- Tasks:
A – Copy out the review word for word, everything from "And now I understood" down to "are always grotesque.".
B – According to the review, how often do the reviewer's own dreams reach the surface?

- Reading text:
== Segment start ==

I would have hated him less if he had been less bored with his inventions.Many a review of this mentions feminism, enough that the inherent theoretical nature of this particular working of "feminism" carries through clear enough, a dry and gaping maw memorized in classrooms and beholden to none living by virtue of its coagulated citations. As near as I can get at it, the machinations of rape and debasement work towards a critique of the patriarchy, on one side sterile order and the other side exuberant torture with nary a space for humanity in between. Lorde illustrated this better with her insistence on sensuality, a self that draws strength from its connections and derives meaning from holistic interweaving, avoiding completely the splintered categories of "work", "play", all the patriarchally ordained sunderings of pain and pleasure as founded on the Male. This "better" of mine, of course, hinges on her use of the valuing the personal rather than desecrating the impersonal, but my dislike of girlfriends in refrigerators is and will remain consistent.
Therefore, every minute of the day, they were all, male and female alike, engrossed in weaving and embrodiering the rich fabric of the very world they lived in and, like so many Penelopes, their work was never finished.Carter's critique came through the clearest from the land of the centaurs on, as much for its warning of what this category of desire desired as for the author removing herself from Japan and indigenous people and whatever ideological fodder she stabilized through her sampled appropriation. Here, finally, was an eye on the so-called "West", where pain and destruction are sacrosanct on a very specific dichotomy, founded by science and painless propagation, fueled by circular reasoning and centric pathos, always and ever foundered by destiny of might makes right. Here was the Catholicism I knew so well, part Houyhnhnm ideal of peace via genocide, part human that simply must live.
And now I understood they were not so much weaving a fabric of ritual with which to cover themselves but using the tools of ritual to shore up the very walls of the world.
'But I know he was real enough because I killed him!'As problematic as I found a great deal of parts, that fact that I am still writing shows how I wrestle with that conclusion still. The stereotypes I rail against are, at their heart, lazy and low quality writing, and this is not a piece of work that averages out to lazy and low quality. Blame the prose, blame the principles, blame my readerly gaze that only grew fully fleshed at the very end, but I am missing too much to resolutely reject the beauty's appeal. Perhaps those who more frequently remember their dreams will have better luck. My own only succeed in reaching the surface every month or so, and those few are always grotesque.

== Segment end ==

- Information supplied:
== Segment start ==

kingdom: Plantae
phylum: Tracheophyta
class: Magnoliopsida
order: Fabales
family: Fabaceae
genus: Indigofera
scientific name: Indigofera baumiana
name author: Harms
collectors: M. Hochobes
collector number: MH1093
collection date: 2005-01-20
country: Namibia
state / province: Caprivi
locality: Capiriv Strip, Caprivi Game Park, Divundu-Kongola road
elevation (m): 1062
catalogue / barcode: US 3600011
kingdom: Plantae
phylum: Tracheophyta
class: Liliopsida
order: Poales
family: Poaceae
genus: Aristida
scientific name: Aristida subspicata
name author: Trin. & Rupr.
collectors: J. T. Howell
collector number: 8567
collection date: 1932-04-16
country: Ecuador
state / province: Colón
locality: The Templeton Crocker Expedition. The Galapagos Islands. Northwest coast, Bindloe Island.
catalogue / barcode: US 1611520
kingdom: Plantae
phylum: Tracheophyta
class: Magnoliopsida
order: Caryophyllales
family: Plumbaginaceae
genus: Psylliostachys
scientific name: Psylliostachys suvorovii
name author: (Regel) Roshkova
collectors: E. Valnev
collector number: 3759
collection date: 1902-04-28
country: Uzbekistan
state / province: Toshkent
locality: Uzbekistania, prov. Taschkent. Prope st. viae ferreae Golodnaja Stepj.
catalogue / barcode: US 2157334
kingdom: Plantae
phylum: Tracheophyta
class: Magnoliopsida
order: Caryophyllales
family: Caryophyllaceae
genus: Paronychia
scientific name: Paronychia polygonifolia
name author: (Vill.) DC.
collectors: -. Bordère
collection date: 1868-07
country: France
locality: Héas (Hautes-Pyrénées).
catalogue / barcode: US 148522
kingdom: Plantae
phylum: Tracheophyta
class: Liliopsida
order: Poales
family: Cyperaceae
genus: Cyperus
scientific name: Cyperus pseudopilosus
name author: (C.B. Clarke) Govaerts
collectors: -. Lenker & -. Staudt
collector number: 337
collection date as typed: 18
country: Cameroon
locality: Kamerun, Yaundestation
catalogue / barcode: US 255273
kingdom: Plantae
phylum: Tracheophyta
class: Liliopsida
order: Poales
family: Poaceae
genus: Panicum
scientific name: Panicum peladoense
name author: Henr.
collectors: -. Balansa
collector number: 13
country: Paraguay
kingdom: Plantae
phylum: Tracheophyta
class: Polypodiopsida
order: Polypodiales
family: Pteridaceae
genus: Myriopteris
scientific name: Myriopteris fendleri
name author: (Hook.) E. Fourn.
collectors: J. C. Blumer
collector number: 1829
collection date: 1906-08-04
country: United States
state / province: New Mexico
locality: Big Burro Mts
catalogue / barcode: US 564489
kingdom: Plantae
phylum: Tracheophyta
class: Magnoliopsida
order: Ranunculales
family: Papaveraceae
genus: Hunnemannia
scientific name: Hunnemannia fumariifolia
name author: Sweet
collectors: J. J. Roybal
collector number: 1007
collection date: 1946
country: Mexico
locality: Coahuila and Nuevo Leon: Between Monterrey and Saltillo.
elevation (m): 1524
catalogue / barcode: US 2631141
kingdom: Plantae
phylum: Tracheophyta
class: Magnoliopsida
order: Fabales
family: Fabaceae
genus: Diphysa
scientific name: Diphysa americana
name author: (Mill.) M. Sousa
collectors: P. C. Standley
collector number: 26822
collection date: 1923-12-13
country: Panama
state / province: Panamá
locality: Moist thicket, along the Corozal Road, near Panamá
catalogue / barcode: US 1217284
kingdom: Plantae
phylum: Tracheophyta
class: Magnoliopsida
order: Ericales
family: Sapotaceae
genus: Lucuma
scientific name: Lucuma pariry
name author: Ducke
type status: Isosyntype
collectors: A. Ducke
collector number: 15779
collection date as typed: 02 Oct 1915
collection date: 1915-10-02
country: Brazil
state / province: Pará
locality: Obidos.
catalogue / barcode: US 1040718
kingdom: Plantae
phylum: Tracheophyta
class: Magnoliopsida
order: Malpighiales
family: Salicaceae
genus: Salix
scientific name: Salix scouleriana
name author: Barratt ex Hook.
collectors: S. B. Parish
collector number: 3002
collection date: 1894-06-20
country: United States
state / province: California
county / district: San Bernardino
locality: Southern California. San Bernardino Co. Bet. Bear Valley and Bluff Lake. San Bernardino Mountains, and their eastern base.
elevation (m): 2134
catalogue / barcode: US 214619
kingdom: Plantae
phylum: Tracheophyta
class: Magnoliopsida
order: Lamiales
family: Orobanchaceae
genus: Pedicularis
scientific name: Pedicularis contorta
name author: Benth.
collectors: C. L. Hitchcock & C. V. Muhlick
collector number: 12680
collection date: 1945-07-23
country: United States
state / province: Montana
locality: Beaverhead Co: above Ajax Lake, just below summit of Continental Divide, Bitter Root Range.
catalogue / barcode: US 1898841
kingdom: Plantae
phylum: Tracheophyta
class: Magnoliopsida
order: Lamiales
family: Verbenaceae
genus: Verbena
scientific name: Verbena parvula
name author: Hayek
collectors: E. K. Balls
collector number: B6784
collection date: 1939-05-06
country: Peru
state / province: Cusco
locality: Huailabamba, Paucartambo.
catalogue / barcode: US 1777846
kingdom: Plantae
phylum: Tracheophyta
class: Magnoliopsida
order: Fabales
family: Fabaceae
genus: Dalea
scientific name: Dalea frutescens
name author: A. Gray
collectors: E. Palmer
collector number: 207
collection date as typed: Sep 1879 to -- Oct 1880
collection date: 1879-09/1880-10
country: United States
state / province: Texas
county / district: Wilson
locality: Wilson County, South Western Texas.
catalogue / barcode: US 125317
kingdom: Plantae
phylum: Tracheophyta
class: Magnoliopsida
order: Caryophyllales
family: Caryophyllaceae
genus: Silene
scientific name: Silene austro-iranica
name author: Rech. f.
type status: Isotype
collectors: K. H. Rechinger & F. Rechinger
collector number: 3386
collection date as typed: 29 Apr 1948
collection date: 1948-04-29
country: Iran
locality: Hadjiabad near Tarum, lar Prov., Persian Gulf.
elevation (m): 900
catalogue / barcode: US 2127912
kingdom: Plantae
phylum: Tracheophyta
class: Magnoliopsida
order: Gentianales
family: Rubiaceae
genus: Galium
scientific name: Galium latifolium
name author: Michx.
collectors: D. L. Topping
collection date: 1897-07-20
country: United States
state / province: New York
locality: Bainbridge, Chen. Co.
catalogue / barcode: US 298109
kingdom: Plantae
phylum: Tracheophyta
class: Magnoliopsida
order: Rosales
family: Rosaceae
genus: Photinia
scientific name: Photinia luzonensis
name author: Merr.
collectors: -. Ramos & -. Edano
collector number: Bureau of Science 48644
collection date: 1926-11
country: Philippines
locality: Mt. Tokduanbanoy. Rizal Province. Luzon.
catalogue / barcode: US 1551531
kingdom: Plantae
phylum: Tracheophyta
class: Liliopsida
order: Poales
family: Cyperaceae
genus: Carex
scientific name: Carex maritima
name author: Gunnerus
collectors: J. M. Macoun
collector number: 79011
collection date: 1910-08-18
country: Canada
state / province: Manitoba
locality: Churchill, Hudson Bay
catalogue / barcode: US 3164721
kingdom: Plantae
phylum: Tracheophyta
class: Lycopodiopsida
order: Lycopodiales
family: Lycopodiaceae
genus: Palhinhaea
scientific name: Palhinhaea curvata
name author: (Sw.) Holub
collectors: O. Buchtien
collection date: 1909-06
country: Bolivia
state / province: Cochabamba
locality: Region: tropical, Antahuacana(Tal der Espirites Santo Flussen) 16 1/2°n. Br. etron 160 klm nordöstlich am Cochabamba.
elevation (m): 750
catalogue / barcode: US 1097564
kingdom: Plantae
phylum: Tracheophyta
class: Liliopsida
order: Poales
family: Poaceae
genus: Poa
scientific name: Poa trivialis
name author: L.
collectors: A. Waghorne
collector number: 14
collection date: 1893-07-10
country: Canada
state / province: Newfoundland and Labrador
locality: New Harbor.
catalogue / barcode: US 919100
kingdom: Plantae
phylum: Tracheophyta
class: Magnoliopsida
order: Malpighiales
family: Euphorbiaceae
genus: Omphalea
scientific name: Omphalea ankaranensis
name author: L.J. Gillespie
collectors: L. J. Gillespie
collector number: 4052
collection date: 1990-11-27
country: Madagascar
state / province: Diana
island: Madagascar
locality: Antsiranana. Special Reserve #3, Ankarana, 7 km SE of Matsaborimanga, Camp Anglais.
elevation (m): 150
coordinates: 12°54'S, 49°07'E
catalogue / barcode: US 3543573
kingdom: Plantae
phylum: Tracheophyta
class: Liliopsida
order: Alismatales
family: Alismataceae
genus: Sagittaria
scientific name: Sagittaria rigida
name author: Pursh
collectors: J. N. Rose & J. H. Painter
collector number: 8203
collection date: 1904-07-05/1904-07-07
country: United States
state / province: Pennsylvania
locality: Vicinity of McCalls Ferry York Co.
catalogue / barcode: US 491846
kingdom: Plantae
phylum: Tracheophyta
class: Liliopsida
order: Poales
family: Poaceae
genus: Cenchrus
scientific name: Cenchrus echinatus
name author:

== Segment end ==

- Task answers:
A –
And now I understood they were not so much weaving a fabric of ritual with which to cover themselves but using the tools of ritual to shore up the very walls of the world.
'But I know he was real enough because I killed him!'As problematic as I found a great deal of parts, that fact that I am still writing shows how I wrestle with that conclusion still. The stereotypes I rail against are, at their heart, lazy and low quality writing, and this is not a piece of work that averages out to lazy and low quality. Blame the prose, blame the principles, blame my readerly gaze that only grew fully fleshed at the very end, but I am missing too much to resolutely reject the beauty's appeal. Perhaps those who more frequently remember their dreams will have better luck. My own only succeed in reaching the surface every month or so, and those few are always grotesque.

B – Every month or so.